Dal 1972 ad oggi
La Cooperativa Editoriale Oltrepò - Società cooperativa a
responsabilità limitata - viene costituita il 14 gennaio 1972 con
finalità mutualistiche, sociali, culturali e di informazione.
Come
da Statuto (art. 4), intende "produrre e diffondere pubblicazioni con
un preciso contenuto culturale che tenda alla elevazione sociale ed
intellettuale dei lettori".
Al primo presidente, on. Umberto
Sampietro (voce cattolica, autonoma rispetto alla posizione ufficiale
della diocesi, che riserva una particolare attenzione ai giovani),
succedono, nell'ordine, il prof. Pietro Cristiani e Antonio Airò,
giornalista: la casa editrice, profondamente radicata nel territorio,
si aggiorna via via su problematiche attuali e molteplici interessi
(che hanno settimanale espressione nel "Giornale di Voghera"), e
persegue una stampa “ben fatta tecnicamente, letterariamente,
moralmente”.
Il catalogo, dopo quarant'anni,
presenta una gamma diversificata di proposte, in linea con gli studi e
la ricerca scientifica, senza trascurare gli aspetti della divulgazione
e il piacere della lettura.
Il presente
I caposaldi della nostra proposta editoriale Pubblichiamo
narrativa, cioè storie, e poesia.
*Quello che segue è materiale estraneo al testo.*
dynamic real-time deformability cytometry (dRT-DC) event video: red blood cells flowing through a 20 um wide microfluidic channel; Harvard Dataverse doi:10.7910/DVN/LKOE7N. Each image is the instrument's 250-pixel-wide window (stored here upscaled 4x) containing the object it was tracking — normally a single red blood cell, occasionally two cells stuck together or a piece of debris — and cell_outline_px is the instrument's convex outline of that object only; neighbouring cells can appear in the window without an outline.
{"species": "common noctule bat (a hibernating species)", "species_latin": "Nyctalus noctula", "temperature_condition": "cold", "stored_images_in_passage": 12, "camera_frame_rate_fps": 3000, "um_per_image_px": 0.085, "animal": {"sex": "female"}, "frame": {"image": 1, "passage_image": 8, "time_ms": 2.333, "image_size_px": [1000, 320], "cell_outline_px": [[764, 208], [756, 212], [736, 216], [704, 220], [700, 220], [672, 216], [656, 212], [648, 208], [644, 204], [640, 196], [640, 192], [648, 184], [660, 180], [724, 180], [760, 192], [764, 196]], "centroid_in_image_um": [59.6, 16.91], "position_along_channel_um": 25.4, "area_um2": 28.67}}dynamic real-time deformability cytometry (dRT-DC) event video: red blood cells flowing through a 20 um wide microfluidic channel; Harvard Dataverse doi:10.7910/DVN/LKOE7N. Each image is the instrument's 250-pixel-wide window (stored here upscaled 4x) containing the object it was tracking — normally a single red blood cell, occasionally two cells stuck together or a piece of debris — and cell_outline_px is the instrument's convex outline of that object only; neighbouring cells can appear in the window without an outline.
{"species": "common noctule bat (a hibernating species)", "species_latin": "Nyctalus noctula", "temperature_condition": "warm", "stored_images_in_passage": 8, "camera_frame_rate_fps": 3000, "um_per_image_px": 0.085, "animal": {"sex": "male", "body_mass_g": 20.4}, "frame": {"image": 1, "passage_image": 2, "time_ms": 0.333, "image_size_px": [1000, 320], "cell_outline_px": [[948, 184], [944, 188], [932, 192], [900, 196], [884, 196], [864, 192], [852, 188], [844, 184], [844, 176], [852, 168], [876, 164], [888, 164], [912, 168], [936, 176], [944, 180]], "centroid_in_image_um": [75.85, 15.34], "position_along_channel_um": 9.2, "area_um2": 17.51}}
La narrazione è intrattenimento,
affidato all'osservazione e alla fantasia e al ritmo della scrittura:
appassiona i ragazzi, interessa gli adulti e ottiene consenso.
Saggistica
e letteratura religiosa riguardano parte della produzione Ceo: serietà
di proposte, testimonianze di fede e di vita riflettono l'orientamento
della casa editrice fin dai suoi inizi.
I libri, nella loro diversità, si integrano in un'unità di indirizzo.
E'
soprattutto nel campo della storia locale, dell'archeologia, della
dialettologia che si manifestano gli intendimenti scientifici che
stanno alla base di ricerche apprezzate a livello universitario.
E'
valido per la Ceo quanto scrive Carlo Dossi di Zenevredo nelle Note
azzurre: "L'uomo che sa leggere parla cogli assenti, e si mantiene in
vita gli estinti. Egli è in comunicazione con l'universo - non conosce
la noja - viaggia - s'illude. Ma chi legge e non sa scrivere è un muto".